**TASK DESCRIPTION:**
Where "Photoshop" occurs in a line of the entries below, copy that line.

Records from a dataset
Start of Block

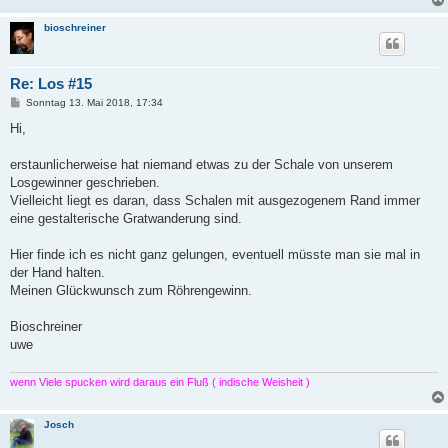
bioschreiner
Re: Los #15
B
Sonntag 13. Mai 2018, 17:34
e
i
Hi,
t
r
a
erstaunlicherweise hat niemand etwas zu der Schale von unserem
g
Losgewinner geschrieben.
Vielleicht liegt es daran, dass Schalen mit ausgezogenem Rand immer
eine gestalterische Gratwanderung sind.
Hier finde ich es nicht ganz gelungen, eventuell müsste man sie mal in
der Hand halten.
Meinen Glückwunsch zum Röhrengewinn.
Bioschreiner
uwe
wenn Viele spucken wird daraus ein Fluß ( indische Weisheit )
Josch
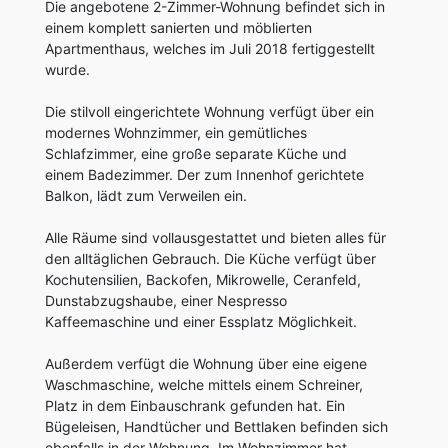
Die angebotene 2-Zimmer-Wohnung befindet sich in
einem komplett sanierten und möblierten
Apartmenthaus, welches im Juli 2018 fertiggestellt
wurde.
Die stilvoll eingerichtete Wohnung verfügt über ein
modernes Wohnzimmer, ein gemütliches
Schlafzimmer, eine große separate Küche und
einem Badezimmer. Der zum Innenhof gerichtete
Balkon, lädt zum Verweilen ein.
Alle Räume sind vollausgestattet und bieten alles für
den alltäglichen Gebrauch. Die Küche verfügt über
Kochutensilien, Backofen, Mikrowelle, Ceranfeld,
Dunstabzugshaube, einer Nespresso
Kaffeemaschine und einer Essplatz Möglichkeit.
Außerdem verfügt die Wohnung über eine eigene
Waschmaschine, welche mittels einem Schreiner,
Platz in dem Einbauschrank gefunden hat. Ein
Bügeleisen, Handtücher und Bettlaken befinden sich
ebenfalls in der Wohnung. Im Wohnzimmer hat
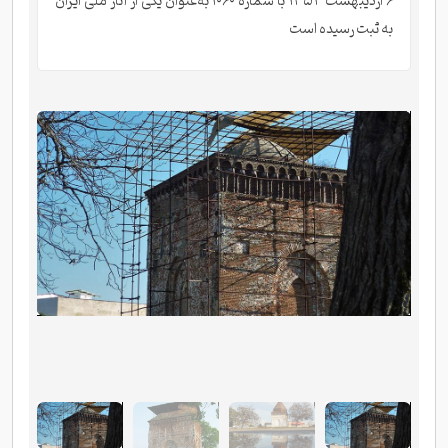
۶ اردیبهشت ۱۳۵۴ با شماره ۱۰۶۰ به‌عنوان یکی از آثار ملی ایران
به ثبت رسیده است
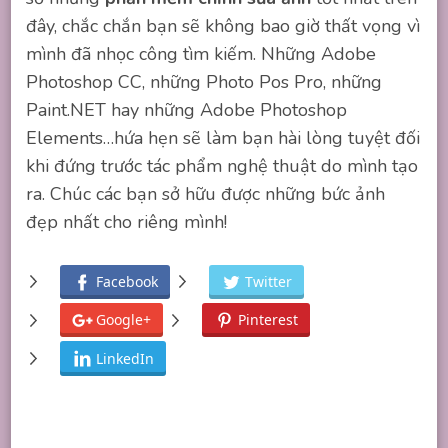
đây, chắc chắn bạn sẽ không bao giờ thất vọng vì
mình đã nhọc công tìm kiếm. Những Adobe
Photoshop CC, những Photo Pos Pro, những
Paint.NET hay những Adobe Photoshop
Elements…hứa hẹn sẽ làm bạn hài lòng tuyệt đối
khi đứng trước tác phẩm nghệ thuật do mình tạo
ra. Chúc các bạn sở hữu được những bức ảnh
đẹp nhất cho riêng mình!
Facebook
Twitter
Google+
Pinterest
LinkedIn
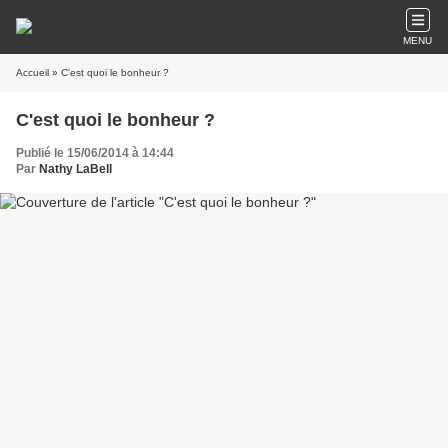
MENU
Accueil
» C'est quoi le bonheur ?
C'est quoi le bonheur ?
Publié le 15/06/2014 à 14:44
Par
Nathy LaBell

End of Block

**SOLUTION FOR THIS TASK:**
Photoshop CC, những Photo Pos Pro, những
Paint.NET hay những Adobe Photoshop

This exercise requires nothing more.